Haid saat Haji: Bagaimana Wukuf dan Tawaf Dilakukan?

Pembimbing Ibadah (Musytasyar Din) PPIH Arab Saudi, Abdul Moqsith Ghazali.

SerambiMuslim.com — Dalam pelaksanaan ibadah haji, tidak jarang muncul kekhawatiran dari jemaah perempuan mengenai hukum wukuf dan tawaf saat sedang haid. Namun, Konsultan Ibadah (Mustasyar Diniy) PPIH Arab Saudi, Abdul Moqsith Ghazali, menegaskan bahwa wukuf di Arafah tetap sah dilakukan meskipun dalam kondisi haid.

“Jangan khawatir bagi perempuan yang wukuf tapi masih haid, maka wukufnya tetap sah. Hanya saja ia masih menanggung kewajiban tawaf Ifadah yang disyaratkan dalam keadaan suci,” ujar Moqsith.

Ia menjelaskan bahwa dari seluruh rukun haji, hanya tawaf yang mensyaratkan kondisi suci dari hadas besar maupun kecil. Tawaf Ifadah adalah bagian penting dalam rangkaian ibadah haji dan tidak bisa ditinggalkan. Maka, jika seorang perempuan masih mengalami haid, ia harus menunggu hingga bersih sebelum menunaikannya.

Namun, jika menjelang kepulangan ke Tanah Air jemaah perempuan masih belum suci, maka menurut sebagian ulama seperti Sayyid Muhammad Alawi Al-Maliki, diperbolehkan melakukan tawaf dengan ketentuan tertentu.

“Jemaah perempuan yang haid bisa mandi bersih terlebih dahulu, lalu menggunakan pembalut agar darah tidak menetes di area Masjidil Haram, kemudian melakukan tawaf. Ini dilakukan sebagai bentuk rukhsah (keringanan) karena kondisi darurat,” jelas Moqsith.

Ia menambahkan, pengaturan kepulangan jemaah Indonesia tidak sepenuhnya fleksibel karena telah ditentukan oleh sistem keberangkatan dan kepulangan yang ditetapkan otoritas.

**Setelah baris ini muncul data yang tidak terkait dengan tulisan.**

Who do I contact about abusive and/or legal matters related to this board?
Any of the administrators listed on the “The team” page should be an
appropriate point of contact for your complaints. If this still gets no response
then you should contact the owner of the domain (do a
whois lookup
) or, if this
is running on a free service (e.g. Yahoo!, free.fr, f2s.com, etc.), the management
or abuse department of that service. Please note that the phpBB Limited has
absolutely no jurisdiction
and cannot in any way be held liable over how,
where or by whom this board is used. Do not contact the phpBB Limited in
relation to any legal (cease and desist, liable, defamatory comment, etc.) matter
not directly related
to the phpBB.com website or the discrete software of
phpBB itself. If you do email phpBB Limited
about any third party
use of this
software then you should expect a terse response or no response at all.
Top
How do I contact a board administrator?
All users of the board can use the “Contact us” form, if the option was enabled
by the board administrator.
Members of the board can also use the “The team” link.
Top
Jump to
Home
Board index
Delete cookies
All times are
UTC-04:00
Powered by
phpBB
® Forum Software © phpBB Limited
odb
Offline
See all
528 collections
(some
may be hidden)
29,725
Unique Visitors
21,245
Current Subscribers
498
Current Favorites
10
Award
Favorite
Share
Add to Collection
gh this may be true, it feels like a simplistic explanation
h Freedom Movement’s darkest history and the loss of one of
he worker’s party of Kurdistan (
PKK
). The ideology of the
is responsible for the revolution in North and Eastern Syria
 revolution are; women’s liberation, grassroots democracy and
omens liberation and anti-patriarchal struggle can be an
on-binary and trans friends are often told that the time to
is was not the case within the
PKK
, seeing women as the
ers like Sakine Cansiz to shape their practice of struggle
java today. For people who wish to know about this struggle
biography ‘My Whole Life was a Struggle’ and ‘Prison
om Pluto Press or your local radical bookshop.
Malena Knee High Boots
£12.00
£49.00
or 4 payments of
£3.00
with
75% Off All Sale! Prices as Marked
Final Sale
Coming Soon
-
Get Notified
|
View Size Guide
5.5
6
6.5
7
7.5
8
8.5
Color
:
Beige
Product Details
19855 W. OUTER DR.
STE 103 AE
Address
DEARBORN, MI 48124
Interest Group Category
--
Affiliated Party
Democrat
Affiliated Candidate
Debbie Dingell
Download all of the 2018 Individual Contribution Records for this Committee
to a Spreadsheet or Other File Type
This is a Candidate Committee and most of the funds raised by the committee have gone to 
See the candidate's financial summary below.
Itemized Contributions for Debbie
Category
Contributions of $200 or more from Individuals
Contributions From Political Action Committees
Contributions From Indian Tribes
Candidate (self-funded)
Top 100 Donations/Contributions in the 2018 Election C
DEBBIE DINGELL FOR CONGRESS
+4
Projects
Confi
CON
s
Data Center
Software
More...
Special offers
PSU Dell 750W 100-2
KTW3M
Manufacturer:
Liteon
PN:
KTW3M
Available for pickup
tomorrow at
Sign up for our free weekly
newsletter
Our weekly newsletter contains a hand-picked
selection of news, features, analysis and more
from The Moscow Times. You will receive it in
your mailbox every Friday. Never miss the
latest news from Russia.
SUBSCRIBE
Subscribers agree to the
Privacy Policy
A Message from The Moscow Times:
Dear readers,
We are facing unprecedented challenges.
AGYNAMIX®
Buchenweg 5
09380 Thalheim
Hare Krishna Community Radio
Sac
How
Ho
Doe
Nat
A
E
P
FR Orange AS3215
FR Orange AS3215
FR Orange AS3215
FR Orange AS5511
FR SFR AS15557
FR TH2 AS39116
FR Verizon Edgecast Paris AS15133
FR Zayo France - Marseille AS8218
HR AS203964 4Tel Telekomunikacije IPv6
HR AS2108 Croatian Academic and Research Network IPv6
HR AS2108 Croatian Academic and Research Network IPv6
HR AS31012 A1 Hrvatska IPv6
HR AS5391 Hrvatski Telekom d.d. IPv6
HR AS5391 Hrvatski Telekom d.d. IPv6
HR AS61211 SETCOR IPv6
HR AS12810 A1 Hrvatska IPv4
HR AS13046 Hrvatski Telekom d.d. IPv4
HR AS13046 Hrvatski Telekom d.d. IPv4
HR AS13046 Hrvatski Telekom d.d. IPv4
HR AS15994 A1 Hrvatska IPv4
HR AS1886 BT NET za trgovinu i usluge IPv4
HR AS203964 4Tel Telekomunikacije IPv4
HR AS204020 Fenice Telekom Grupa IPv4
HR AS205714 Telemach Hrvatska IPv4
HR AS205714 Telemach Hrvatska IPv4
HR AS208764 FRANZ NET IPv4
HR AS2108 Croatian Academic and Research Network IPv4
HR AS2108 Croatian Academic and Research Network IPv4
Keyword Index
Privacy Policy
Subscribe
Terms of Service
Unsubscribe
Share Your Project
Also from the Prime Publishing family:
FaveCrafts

Terkait niat umrah dari Madinah menuju Makkah bagi perempuan yang sedang haid, Moqsith menegaskan hal itu tetap diperbolehkan. Jemaah bisa berniat ihram di miqat Bir Ali, namun tidak melakukan tawaf dan sa’i hingga dalam keadaan suci. Selama menunggu, jemaah harus tetap menjaga kondisi ihramnya.

Permasalahan lain yang kerap ditemui adalah batalnya wudhu akibat bersentuhan kulit antara lawan jenis saat tawaf yang padat dan berdesak-desakan. Untuk ini, Moqsith menyarankan jemaah mengikuti pendapat Mazhab Hanafi.

“Dalam Mazhab Hanafi, bersentuhan antara laki-laki dan perempuan yang bukan mahram tidak membatalkan wudhu, berbeda dengan Mazhab Syafi’i yang kita anut di Indonesia,” jelasnya.

Moqsith juga membedakan antara ibadah salat dan tawaf. “Salat tidak boleh diselingi bicara, makan, atau minum, sementara dalam tawaf hal-hal tersebut diperbolehkan,” ucapnya.

Ia juga mengingatkan bahwa saat dalam keadaan ihram atau saat tawaf, perempuan tidak diperkenankan memakai cadar. “Wajah dan telapak tangan perempuan bukan aurat, sehingga saat ihram, cadar harus dilepas,” tegasnya.

Penjelasan ini diharapkan memberi ketenangan bagi jemaah perempuan yang tengah menjalankan ibadah haji, agar tetap khusyuk dan yakin dalam menjalankan setiap rukun dengan pemahaman syar’i yang tepat.